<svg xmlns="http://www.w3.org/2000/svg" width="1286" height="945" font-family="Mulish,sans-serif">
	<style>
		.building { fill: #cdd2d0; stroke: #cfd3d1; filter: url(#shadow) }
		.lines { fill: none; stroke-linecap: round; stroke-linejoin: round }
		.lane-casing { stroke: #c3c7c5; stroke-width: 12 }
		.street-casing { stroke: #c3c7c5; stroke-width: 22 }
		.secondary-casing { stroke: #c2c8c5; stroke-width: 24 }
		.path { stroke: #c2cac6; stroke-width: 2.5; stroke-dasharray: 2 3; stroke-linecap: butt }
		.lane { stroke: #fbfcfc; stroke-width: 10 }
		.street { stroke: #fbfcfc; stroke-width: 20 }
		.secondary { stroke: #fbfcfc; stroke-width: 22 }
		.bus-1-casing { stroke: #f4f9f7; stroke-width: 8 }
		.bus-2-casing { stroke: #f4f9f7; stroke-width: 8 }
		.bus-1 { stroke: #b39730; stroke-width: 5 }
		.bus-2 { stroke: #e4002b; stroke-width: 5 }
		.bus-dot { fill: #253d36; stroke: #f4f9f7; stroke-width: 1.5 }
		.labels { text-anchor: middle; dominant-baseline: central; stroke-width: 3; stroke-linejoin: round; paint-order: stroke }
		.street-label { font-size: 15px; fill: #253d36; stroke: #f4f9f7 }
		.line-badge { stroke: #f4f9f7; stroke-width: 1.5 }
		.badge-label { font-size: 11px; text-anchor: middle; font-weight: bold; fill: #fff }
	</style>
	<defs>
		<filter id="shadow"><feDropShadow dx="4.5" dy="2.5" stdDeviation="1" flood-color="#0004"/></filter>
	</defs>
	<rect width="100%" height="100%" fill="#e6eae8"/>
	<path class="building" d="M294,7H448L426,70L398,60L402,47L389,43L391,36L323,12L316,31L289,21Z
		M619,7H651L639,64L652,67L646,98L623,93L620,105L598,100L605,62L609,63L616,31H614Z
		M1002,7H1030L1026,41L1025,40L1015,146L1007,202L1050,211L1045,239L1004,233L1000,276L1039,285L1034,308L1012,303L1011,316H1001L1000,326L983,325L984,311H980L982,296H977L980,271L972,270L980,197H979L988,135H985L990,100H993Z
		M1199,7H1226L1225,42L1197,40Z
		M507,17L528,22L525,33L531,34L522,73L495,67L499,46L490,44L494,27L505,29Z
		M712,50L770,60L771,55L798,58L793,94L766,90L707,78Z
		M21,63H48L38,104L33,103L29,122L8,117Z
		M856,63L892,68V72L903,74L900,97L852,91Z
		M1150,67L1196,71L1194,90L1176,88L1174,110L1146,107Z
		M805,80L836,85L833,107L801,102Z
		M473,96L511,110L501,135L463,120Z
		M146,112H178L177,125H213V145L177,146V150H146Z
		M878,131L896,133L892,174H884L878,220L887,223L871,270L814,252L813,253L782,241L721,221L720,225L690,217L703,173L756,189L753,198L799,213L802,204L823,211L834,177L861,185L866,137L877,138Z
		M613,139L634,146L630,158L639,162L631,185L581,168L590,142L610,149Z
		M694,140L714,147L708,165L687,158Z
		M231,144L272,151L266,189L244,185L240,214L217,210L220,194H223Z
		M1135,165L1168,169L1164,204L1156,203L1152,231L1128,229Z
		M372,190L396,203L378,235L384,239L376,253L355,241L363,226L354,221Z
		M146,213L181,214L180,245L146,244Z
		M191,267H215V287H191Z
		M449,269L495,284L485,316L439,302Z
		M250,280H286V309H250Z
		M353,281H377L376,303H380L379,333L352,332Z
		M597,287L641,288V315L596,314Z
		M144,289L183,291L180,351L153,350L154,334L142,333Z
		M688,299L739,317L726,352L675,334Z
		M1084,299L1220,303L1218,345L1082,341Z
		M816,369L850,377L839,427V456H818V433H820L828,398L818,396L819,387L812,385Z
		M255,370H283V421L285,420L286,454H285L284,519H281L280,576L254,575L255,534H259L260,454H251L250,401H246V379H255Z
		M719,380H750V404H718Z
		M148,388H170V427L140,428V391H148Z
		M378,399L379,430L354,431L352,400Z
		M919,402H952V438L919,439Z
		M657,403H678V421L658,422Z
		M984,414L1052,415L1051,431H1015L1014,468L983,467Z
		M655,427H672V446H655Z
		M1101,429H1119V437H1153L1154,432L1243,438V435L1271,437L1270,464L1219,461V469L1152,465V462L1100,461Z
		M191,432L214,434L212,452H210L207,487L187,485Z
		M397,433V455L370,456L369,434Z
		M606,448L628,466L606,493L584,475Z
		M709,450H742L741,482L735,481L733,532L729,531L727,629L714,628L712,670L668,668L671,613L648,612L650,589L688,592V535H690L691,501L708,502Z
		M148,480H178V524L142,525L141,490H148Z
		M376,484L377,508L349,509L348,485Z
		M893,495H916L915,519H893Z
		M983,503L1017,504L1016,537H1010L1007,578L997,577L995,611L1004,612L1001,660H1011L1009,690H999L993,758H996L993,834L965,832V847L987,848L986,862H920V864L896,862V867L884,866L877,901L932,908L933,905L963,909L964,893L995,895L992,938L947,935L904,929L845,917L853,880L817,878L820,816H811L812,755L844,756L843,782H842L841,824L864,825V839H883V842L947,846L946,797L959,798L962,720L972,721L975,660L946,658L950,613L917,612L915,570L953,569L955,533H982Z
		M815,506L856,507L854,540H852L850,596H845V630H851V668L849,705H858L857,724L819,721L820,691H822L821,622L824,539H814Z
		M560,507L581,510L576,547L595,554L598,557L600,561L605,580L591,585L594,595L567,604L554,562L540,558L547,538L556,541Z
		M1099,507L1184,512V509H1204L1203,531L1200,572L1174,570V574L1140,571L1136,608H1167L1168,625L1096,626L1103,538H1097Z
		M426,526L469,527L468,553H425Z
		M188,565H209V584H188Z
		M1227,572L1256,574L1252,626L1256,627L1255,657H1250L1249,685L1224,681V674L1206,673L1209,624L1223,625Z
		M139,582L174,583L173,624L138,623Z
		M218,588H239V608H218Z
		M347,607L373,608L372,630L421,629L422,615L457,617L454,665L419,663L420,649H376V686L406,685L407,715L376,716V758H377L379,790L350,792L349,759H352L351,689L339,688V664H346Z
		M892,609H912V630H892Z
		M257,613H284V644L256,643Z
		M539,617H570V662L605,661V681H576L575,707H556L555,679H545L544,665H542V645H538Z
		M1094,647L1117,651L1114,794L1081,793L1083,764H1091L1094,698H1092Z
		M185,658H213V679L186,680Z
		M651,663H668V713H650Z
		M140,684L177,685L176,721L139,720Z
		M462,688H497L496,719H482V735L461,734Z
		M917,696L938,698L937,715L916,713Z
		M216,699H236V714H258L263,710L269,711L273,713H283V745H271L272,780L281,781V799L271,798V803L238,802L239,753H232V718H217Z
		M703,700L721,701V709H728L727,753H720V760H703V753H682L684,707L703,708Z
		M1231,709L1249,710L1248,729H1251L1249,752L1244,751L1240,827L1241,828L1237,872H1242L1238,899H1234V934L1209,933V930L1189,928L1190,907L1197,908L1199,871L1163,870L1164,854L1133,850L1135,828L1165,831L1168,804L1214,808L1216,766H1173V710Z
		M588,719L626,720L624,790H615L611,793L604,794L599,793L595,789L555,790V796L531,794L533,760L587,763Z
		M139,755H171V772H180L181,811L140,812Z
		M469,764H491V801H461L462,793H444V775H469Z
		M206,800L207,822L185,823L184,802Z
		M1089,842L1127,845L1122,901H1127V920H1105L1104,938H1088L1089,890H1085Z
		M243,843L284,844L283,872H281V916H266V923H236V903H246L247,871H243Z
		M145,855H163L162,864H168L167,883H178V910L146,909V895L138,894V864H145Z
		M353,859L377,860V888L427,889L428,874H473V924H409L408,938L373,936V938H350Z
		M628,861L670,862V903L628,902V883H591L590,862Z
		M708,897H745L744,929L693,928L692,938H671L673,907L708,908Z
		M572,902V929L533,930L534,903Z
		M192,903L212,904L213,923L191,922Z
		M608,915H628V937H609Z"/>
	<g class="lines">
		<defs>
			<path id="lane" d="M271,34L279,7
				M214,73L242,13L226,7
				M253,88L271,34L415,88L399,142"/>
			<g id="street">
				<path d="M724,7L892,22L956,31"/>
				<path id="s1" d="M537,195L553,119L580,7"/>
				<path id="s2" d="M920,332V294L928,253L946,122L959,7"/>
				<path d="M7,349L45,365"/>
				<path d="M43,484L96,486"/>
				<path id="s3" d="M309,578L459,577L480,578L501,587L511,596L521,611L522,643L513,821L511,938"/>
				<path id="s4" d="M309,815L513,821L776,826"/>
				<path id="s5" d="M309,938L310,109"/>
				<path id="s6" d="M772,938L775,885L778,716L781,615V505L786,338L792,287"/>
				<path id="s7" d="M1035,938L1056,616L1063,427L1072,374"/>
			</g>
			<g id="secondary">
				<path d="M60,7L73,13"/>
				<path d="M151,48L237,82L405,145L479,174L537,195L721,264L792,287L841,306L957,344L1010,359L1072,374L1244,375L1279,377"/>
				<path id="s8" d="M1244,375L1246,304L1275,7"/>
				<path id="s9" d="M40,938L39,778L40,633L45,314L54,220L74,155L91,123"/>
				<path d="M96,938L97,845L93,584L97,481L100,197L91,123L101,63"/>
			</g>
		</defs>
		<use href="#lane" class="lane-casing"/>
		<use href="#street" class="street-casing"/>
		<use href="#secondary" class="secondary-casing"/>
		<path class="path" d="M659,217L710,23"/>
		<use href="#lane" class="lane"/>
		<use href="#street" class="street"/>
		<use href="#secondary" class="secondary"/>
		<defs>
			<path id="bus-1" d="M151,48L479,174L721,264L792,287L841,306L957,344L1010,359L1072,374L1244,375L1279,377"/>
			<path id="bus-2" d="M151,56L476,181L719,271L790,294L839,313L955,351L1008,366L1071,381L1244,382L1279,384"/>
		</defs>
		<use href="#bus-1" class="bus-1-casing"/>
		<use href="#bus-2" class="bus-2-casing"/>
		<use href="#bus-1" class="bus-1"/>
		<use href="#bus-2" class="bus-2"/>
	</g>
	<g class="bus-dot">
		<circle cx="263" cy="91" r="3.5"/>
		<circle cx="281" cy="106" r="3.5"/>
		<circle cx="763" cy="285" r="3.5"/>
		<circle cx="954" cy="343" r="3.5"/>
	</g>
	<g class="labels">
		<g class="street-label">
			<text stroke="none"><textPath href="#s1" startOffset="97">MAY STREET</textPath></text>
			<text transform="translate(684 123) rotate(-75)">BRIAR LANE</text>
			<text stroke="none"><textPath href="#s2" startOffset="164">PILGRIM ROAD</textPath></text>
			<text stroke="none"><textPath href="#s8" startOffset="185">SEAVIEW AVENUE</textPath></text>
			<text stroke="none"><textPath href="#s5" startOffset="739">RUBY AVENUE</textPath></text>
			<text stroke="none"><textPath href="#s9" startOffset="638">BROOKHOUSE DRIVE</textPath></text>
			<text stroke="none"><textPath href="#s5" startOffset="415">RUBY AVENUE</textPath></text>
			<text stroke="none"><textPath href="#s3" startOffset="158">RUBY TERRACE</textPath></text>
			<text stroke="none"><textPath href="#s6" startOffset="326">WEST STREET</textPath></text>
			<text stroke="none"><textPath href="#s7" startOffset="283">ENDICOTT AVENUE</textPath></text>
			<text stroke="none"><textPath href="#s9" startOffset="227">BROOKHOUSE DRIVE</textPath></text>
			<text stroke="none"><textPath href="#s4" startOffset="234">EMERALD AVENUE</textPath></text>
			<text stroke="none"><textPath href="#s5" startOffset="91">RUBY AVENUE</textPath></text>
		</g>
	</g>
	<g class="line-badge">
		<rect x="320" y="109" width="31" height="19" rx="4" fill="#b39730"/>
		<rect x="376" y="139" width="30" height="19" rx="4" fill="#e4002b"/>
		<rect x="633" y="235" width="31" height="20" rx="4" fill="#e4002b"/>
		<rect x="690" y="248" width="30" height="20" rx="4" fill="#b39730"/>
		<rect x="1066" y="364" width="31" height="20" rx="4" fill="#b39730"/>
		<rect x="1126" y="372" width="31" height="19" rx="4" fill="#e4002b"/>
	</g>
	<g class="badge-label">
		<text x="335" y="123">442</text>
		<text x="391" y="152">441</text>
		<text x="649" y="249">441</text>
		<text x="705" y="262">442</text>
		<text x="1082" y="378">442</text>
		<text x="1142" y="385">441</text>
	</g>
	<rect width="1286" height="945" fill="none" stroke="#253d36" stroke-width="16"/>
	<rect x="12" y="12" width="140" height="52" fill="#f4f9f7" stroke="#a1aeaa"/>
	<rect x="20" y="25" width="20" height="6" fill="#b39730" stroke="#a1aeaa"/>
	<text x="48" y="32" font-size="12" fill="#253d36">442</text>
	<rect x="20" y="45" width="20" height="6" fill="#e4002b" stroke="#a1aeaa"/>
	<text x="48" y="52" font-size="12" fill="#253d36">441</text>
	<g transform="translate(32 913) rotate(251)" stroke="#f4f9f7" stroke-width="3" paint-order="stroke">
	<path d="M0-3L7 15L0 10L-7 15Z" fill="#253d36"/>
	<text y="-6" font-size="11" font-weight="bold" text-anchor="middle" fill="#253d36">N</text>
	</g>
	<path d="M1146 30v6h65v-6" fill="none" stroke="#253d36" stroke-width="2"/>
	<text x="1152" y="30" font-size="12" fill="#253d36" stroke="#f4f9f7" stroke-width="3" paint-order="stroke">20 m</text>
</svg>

● ● ●

Try it: Go through the lines above and copy any that contain "linecap".

Output below:
		.lines { fill: none; stroke-linecap: round; stroke-linejoin: round }
		.path { stroke: #c2cac6; stroke-width: 2.5; stroke-dasharray: 2 3; stroke-linecap: butt }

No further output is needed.